Per costruire il “dopo” occorre allora ragionare sul prima. Tanto più che una delle lezioni che andrebbero ricavate è esattamente l’esigenza, non più rinviabile, di una rivisitazione del sistema globale, perché è anche dalle sue storture – in specifico quelle legate all’agribusiness, alle deforestazioni e agli allevamenti intensivi – che originano quelle malattie zoonotiche di cui fa parte anche il dannato coronavirus.

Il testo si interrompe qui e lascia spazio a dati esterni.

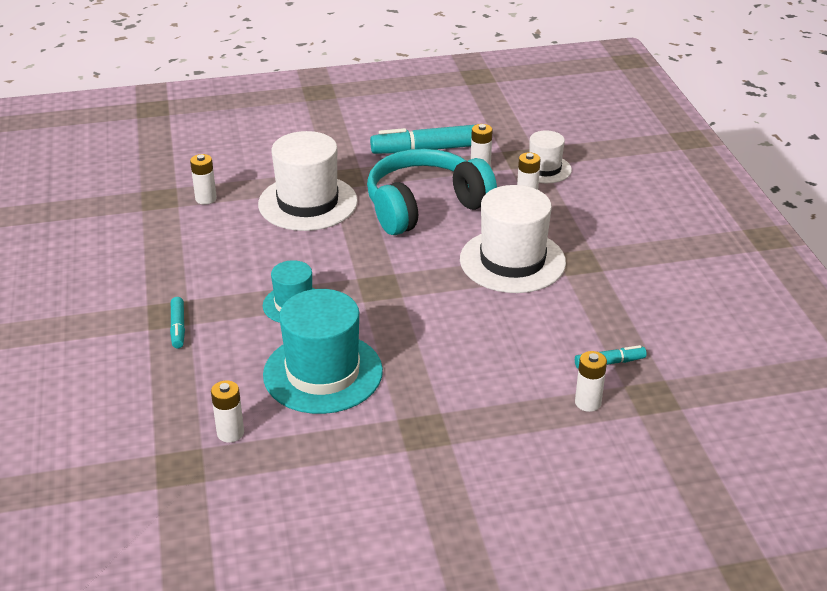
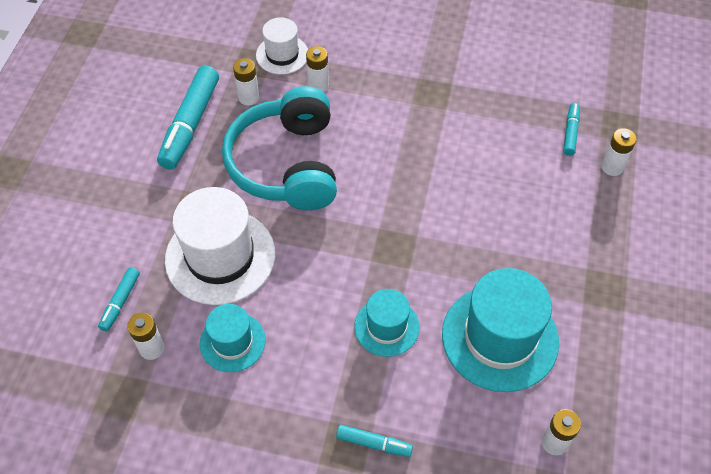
camera: 65 degrees left, 20 degrees up
white hat [460,185,566,293] -> none
none -> turquoise marker [98,267,140,331]
none -> turquoise hat [200,304,266,372]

Come in tutte le situazioni-limite, anche in questa si è tuttavia assistito a un contagio benefico e rovesciato rispetto agli egoismi dei profittatori: quello del mutuo aiuto e del pronto soccorso a chi – e sono tanti, destinati a crescere – in mezzo a questa crisi si è ritrovato senza assistenza e perfino senza cibo o alloggio.
Qualche sindaco, come a Grugliasco, è arrivato a organizzare ronde di “volontari” per vigilare sull’osservanza dei divieti, come non bastassero esercito, droni, elicotteri e geolocalizzatori. In molti luoghi si è invece attivata una ben diversa solidarietà, spesso favorita da altri e più avveduti sindaci, ma perlopiù nata dal basso: da quelle ONG e associazioni osteggiate e criminalizzate dai Minniti prima e dai Salvini poi. Ma anche, e forse meno prevedibilmente, da quel tessuto informale e molecolare di buoni sentimenti e buone pratiche che ha resistito a questi decenni di predicazione di darwinismo sociale, di enfatizzazione dell’individuo e della competizione come fondamento della struttura della società.
L’idea di selezione del più forte, quale quella inizialmente teorizzata dai Boris Johnson quale miglior fronteggiamento della pandemia, è stata rifiutata dai cittadini. Così si è assistito al proliferare della solidarietà di condominio, di isolato e di quartiere, accompagnata da fantasiose e vitali forme di socialità a distanza, a ribadire che il legame sociale è ciò che dà senso, forma e futuro alla vita di ciascuno.
Il Primo Maggio è Festa dei Lavoratori, più che del lavoro. Storicamente, ha radici nei loro diritti negati e nelle lotte e rivendicazioni per ottenerli, a partire da quello alla sicurezza e dunque, di nuovo, alla salute e alla vita. Seppure in taluni casi – decisamente assai limitati – quest’ultima viene gratificata dal lavoro, quando esso non venga ridotto e svilito a merce, è invece il reddito che la garantisce e ne consente condizioni di dignità. Un reddito per tutti come condizione di esistenza, o, se si preferisce, un «salario universale», quale quello che il Papa ha proposto il giorno di Pasqua, pensando in particolar modo all’universo crescente, dolente e trascurato dei precari.
Questo è un Primo Maggio decisamente eccezionale, probabilmente unico nella storia e speriamo non ripetibile. Il modo migliore per festeggiarlo consiste nella promessa e nell’impegno a far sì che davvero nulla possa rimanere come prima. Cambiare o morire: è la lezione che ci viene da una natura stressata all’estremo, da diseguaglianze ormai intollerabili, da un pianeta troppo a lungo violentato. Esigono una riconversione ecologica dell’economia e stili di vita profondamente differenti. Ascoltiamo finalmente quel grido, prima che sia troppo tardi.